9. quotemstr ◴[20 Oct 24 21:04 UTC] No.41898446[source]▶

>>41897457 #

git's model is a good example of layered architecture. Most of the code works in terms of whole blobs. The blob storage system, as an implementation detail, stores some blobs with diffs. The use of diffs doesn't leak into the rest of the system. Good separation of concerns

10. arp242 ◴[20 Oct 24 22:21 UTC] No.41898972{3}[source]▶

>>41897535 #

Sjeez, tone it down. People can be incorrect without lying.

11. ◴[20 Oct 24 22:56 UTC] No.41899164[source]▶

>>41897421 (TP) #

12. epcoa ◴[20 Oct 24 23:00 UTC] No.41899189[source]▶

>>41897421 (TP) #

Others have mentioned that it said “git diffs”. However git does use deltas in pack files as a low level optimization, similar to the MySQL comparison.
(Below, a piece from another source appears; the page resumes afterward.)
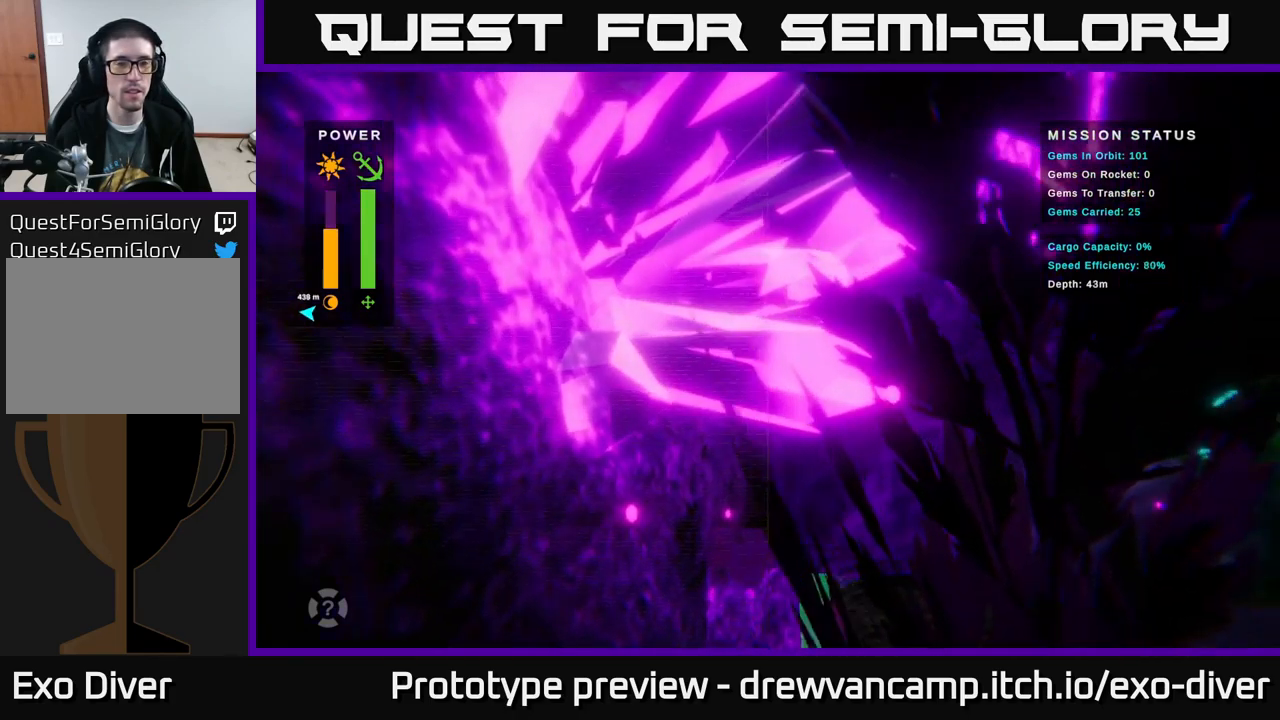
{"buttons": [], "left_stick": "up", "right_stick": "center", "events": [[417, "left_stick", "up"]]}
You don’t get back diffs from a SQL query either.

13. zdragnar ◴[21 Oct 24 02:34 UTC] No.41900208[source]▶

>>41897486 #

It's a little too easy to misinterpret if you're skimming and still have memories of working with SVN, mercurial, perforce, and probably others (I've intentionally repressed everything about tfvc).

14. thaumasiotes ◴[21 Oct 24 08:57 UTC] No.41902053{4}[source]▶

>>41897887 #

Is that relevant to something? The logical model is identical for every source control system. Deltas are a form of compression for storage in every source control system.

replies(1): >>41904694 #

15. haradion ◴[21 Oct 24 14:41 UTC] No.41904694{5}[source]▶

>>41902053 #

> The logical model is identical for every source control system.

Most source control systems have some common logical concepts (e.g. files and directories), but there's actually significant divergence between their logical models. For instance:

- Classic Perforce (as opposed to Perforce Streams) has a branching model that's very different from Git's; "branches" are basically just directories, and branching/merging is tracked on a per-file basis rather than a per-commit basis. It also tracks revisions by an incrementing ID rather than hashes. - Darcs and Pijul represent the history of a file as an unordered set of patches; a "branch" is basically just a set of patches to apply to the file's initial (empty) state.

All of that is above the physical state, which also differs:

- Perforce servers track files' revision histories in a directory hierarchy that mirrors the repository's file structure rather than building a pseudo-directory hierarchy over a flat object store. - Fossil stores everything in an SQLite database.

> Is that relevant to something?

Yes. You can use a VCS reasonably effectively if you understand its logical model but not its physical storage model. It doesn't work so well the other way around.

16. layer8 ◴[21 Oct 24 17:55 UTC] No.41906576[source]▶

>>41897486 #

It’s not clear why they state “git diff” specifically. It’s simply a diff (git or otherwise).